Через несколько минут, когда в комнату, хлопнув дверью черного хода, вошла Олив, Кларри все еще трясло.

– Я только что видела, как уходил мистер Берти. За ним словно черти гнались. Чего он хотел? – спросила Олив встревоженно.

– Он пытался запугать меня, чтобы я не выходила замуж за его отца, – ответила Кларри, стараясь скрыть свое потрясение.

Подойдя ближе, Олив увидела, как огорчена ее сестра.

– Ах, Кларри, ты полагаешь, что разумно будет довести дело до свадьбы? Похоже, все настроены против тебя.

Лицо Кларри стало решительным.

– Со временем они привыкнут. Это далеко не первый случай в истории, когда богатый человек женится на своей экономке.

– Да, конечно. Но кое-кто настроен против нас не столько потому, что мы слуги, а из-за нашего наполовину индийского происхождения, – печально сказала Олив.

– А ты не слушай эти разговоры, – рассердилась Кларри. – Я горжусь своим происхождением. И людям, которые действительно хорошо к нам относятся, – Герберту и Уиллу – нет до этого никакого дела.

Олив тяжело вздохнула. Кларри протянула к ней руки, и, помешкав секунду, Олив позволила сестре ее обнять.

Заканчивалась осень, но, несмотря на решительный настрой Кларри, их с Гербертом помолвка затягивалась, и окончательная дата бракосочетания по-прежнему была не определена. Кларри уже начинала думать, что Герберт пожалел о своем необдуманном предложении, пойдя на попятный под давлением осуждающих его родственников. Ее терзал страх, что Берти снова начнет ей досаждать. Ему нельзя верить. Будучи служанкой, а не женой Герберта, она была беззащитна перед угрозами его старшего сына.

– Возможно, если мы не будем торопить события, мои родные примирятся с этой мыслью, – сказал Герберт, глядя на нее с мольбой.

– Нет, не примирятся, – прямо ответила Кларри. – Они, скорее всего, перестанут с нами даже разговаривать. По крайней мере, со мной. Вы готовы к этому?

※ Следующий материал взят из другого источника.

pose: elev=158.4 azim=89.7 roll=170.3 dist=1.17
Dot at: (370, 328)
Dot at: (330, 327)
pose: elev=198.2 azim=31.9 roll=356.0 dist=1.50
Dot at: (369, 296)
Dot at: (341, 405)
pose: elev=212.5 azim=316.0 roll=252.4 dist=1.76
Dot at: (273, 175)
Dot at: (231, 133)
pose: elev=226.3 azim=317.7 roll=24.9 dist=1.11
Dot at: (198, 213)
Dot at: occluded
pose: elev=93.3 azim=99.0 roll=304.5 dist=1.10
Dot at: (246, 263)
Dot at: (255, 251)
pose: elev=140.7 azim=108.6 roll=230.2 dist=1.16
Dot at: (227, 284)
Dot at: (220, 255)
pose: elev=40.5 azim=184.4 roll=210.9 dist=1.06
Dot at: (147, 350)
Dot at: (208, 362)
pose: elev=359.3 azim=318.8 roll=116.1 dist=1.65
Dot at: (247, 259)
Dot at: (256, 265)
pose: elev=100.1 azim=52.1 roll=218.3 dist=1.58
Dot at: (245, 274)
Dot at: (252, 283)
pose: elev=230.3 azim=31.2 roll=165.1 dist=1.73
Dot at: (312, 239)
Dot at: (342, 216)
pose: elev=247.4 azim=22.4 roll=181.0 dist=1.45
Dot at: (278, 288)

– Разумеется, нет, – вздохнул Герберт.

С приближением зимы Кларри все чаще приходила к заключению, что их еще не состоявшийся брак уже обречен. Ее мечты о том, чтобы стать Герберту женой и компаньоном, об открытии заведения вместе с Олив так и останутся всего лишь мечтами. Это – журавль в небе. Однажды вечером Кларри скрепя сердце решилась на откровенный разговор.

– Мне очень жаль, – грустно сказала она Герберту, – но я не хочу стать причиной разлада в вашей семье.